During the Panchayat and thereafter, the commission was filled with people who were usually selected not for their academic or professional distinction but their
proximity to partisan power centres, which lately also requires hefty down payments to lubricate the process of appointment. The aspirants themselves make those investments in the hope of recouping them through more impressive CVs.
The NPC secretariat is also treated as a dumping ground for those government employees who failed to ingratiate themselves with politicos in power, and are waiting for their first opportunity to move on.
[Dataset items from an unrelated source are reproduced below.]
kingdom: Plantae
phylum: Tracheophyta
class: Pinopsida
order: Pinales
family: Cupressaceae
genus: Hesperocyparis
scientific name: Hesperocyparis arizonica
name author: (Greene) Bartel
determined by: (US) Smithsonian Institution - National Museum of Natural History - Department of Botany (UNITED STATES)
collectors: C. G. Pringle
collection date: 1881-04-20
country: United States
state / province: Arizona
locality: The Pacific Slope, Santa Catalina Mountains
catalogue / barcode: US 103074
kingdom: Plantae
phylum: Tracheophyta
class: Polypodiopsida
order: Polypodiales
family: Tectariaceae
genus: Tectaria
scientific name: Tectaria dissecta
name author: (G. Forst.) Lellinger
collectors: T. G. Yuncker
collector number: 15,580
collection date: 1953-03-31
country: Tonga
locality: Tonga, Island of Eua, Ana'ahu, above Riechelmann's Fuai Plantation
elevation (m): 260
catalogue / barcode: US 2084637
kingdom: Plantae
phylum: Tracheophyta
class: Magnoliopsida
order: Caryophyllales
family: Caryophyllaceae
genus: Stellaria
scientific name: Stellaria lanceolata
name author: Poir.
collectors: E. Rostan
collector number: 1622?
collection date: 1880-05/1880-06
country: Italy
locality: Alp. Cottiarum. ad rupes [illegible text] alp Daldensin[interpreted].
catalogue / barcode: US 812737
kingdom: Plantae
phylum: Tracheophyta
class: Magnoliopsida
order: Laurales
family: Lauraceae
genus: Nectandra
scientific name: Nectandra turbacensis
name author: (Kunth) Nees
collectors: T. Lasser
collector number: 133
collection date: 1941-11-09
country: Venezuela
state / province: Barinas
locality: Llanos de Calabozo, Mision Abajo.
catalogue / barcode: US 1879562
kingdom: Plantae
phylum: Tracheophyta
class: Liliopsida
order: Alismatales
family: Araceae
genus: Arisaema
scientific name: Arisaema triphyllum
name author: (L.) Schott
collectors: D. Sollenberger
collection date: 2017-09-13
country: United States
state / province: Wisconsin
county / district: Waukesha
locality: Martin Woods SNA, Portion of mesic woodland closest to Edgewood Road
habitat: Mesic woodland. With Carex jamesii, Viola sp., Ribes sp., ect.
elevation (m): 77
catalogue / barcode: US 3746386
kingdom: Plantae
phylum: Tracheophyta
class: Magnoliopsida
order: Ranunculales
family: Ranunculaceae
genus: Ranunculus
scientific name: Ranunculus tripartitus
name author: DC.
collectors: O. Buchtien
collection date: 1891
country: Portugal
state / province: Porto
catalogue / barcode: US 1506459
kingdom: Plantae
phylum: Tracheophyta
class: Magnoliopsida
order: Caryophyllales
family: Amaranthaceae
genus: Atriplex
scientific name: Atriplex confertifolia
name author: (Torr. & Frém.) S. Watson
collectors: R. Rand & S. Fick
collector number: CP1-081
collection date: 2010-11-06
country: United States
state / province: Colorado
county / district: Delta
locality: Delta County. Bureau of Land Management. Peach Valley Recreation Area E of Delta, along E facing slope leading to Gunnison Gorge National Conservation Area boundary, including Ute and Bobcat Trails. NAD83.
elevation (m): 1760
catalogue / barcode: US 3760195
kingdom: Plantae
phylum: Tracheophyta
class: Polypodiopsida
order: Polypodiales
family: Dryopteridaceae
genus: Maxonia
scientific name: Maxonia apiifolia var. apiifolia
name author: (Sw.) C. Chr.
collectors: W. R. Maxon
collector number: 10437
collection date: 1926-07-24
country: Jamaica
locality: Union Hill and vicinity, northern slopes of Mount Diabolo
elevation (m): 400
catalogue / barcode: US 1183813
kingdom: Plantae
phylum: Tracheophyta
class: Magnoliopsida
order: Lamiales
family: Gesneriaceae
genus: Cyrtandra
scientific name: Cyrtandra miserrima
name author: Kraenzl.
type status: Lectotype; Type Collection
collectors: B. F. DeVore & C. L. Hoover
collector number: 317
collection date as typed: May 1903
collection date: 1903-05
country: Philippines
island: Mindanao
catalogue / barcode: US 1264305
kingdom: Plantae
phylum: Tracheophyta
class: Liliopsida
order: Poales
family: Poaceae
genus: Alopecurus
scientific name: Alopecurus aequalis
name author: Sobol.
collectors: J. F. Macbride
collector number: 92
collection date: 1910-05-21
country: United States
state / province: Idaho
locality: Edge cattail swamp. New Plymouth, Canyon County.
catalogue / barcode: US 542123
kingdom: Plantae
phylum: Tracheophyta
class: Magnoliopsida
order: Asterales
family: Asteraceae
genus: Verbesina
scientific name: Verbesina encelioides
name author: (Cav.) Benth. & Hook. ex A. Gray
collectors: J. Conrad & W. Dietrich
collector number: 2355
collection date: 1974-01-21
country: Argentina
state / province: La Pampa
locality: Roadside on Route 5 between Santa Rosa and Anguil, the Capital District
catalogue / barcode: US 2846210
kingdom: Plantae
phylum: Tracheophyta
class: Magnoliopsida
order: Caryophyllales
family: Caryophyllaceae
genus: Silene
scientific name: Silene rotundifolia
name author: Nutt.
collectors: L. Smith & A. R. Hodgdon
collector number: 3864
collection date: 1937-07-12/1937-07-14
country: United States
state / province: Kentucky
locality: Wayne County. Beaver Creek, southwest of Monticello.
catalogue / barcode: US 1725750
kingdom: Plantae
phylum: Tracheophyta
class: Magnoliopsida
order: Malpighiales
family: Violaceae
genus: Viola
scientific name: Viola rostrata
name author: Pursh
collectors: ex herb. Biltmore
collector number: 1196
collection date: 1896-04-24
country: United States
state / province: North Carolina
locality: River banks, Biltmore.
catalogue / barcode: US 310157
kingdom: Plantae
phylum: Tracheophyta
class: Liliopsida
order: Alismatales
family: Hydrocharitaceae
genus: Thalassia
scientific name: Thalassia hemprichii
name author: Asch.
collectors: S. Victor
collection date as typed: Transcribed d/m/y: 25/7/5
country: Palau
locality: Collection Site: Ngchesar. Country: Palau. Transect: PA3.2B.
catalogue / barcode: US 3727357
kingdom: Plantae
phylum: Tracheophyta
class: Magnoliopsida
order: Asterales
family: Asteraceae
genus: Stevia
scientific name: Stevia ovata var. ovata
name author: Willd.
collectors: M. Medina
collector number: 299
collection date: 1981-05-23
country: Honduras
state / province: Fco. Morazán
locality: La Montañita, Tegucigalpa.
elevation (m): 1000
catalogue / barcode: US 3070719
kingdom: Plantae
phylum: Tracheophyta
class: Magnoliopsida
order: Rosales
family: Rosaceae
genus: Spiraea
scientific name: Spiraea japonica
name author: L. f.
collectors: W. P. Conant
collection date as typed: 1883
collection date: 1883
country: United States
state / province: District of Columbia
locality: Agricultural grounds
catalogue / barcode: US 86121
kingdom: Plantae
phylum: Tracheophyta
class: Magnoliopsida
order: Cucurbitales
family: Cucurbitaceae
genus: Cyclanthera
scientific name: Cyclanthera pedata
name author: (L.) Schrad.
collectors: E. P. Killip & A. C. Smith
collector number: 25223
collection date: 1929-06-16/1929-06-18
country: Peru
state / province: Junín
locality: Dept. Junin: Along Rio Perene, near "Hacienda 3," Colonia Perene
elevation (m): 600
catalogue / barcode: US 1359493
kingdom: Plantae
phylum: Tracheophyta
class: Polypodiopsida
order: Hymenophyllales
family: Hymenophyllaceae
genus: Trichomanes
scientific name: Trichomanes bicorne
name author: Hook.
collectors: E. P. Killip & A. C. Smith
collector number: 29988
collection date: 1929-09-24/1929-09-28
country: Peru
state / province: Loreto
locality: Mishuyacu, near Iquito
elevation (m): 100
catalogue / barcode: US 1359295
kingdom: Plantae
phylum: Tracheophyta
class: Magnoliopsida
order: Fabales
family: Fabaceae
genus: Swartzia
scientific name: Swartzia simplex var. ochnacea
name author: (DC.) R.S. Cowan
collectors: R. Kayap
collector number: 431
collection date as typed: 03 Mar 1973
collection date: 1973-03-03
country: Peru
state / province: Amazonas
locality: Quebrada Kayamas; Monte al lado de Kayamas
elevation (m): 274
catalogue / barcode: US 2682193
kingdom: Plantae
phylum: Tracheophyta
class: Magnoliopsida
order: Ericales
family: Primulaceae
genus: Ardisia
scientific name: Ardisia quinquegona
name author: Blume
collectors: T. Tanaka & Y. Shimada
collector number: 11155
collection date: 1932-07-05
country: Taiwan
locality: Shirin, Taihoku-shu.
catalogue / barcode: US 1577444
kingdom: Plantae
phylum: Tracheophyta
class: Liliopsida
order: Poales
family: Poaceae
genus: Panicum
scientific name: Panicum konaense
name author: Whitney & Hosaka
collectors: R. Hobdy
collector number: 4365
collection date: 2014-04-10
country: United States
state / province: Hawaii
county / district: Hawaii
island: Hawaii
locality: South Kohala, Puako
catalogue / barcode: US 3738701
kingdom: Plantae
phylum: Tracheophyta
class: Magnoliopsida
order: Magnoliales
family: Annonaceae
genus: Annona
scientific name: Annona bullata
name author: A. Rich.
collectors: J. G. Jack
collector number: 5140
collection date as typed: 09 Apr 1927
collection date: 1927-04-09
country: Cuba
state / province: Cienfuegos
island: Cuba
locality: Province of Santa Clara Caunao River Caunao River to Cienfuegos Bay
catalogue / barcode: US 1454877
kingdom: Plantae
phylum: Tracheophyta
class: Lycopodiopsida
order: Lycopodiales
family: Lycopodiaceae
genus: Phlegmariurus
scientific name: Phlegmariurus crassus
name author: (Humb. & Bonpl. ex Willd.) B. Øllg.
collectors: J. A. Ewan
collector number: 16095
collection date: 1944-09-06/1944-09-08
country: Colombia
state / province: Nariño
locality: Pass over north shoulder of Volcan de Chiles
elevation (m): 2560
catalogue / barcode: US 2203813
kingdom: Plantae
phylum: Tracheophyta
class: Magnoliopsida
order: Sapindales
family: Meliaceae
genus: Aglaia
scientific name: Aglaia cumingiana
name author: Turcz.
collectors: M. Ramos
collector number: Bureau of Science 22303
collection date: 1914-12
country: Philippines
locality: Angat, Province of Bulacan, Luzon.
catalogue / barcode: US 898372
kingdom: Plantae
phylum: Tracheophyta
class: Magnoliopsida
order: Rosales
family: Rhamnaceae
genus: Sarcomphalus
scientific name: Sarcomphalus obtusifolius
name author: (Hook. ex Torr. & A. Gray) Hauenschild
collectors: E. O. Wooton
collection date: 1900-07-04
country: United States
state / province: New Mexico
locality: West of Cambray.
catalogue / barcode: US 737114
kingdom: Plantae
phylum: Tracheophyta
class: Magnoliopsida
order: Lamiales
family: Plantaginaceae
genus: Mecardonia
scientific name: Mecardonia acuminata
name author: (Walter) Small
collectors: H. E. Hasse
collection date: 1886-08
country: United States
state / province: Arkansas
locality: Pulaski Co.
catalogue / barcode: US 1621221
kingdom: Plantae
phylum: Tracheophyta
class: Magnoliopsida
Morale, innovation and commitment is low.
While the NPC is officially designated as an
advisory body, it enjoys and exercises enormous executive powers since it is tasked with formulating periodic and annual plans, fixing ceilings to the budget, and approves every single project before it can be funded and executed by the government. Every periodic plan contains hundreds of policies which are generally so excellent that if just one on them were to be successfully implemented, Nepal would have made a quantum leap in development. But the policies don’t stand a chance when
governance is so rotten.
This is exactly where the planners have let the country down because they hold such enormous sway and can take innovative legislation and policies to nationwide implementation. A lowly NPC joint secretary, for example, authored the
Decentralisation Act of 1982 that provided the basis of the formation of local committees and user groups to manage natural resources. The NPC doggedly pursued the recalcitrant Ministry of Forests forcing it to capitulate and finally introduce forest user groups in 1988. Nepal’s forests, which had been decimated since nationalisation in 1957, rebounded immediately. At least this one example proves that the NPC has the power and potential to achieve policy reform.
But as things stand, given the personal limitations of the planners themselves, their close family ties to those in power, or the backroom deals that secured their appointments, it is difficult to hope that the NPC will be proactive. This then makes the Commission the scapegoat for blame in the progressive economic, social, political and moral deterioration of the country.
So, the reform task that the NPC has lately taken upon itself requires members to address just one issue honestly: how to help the NPC save itself so it can save the country.
Bihari K Shrestha is an anthropologist who served with the National Planning Commission in the 1980s.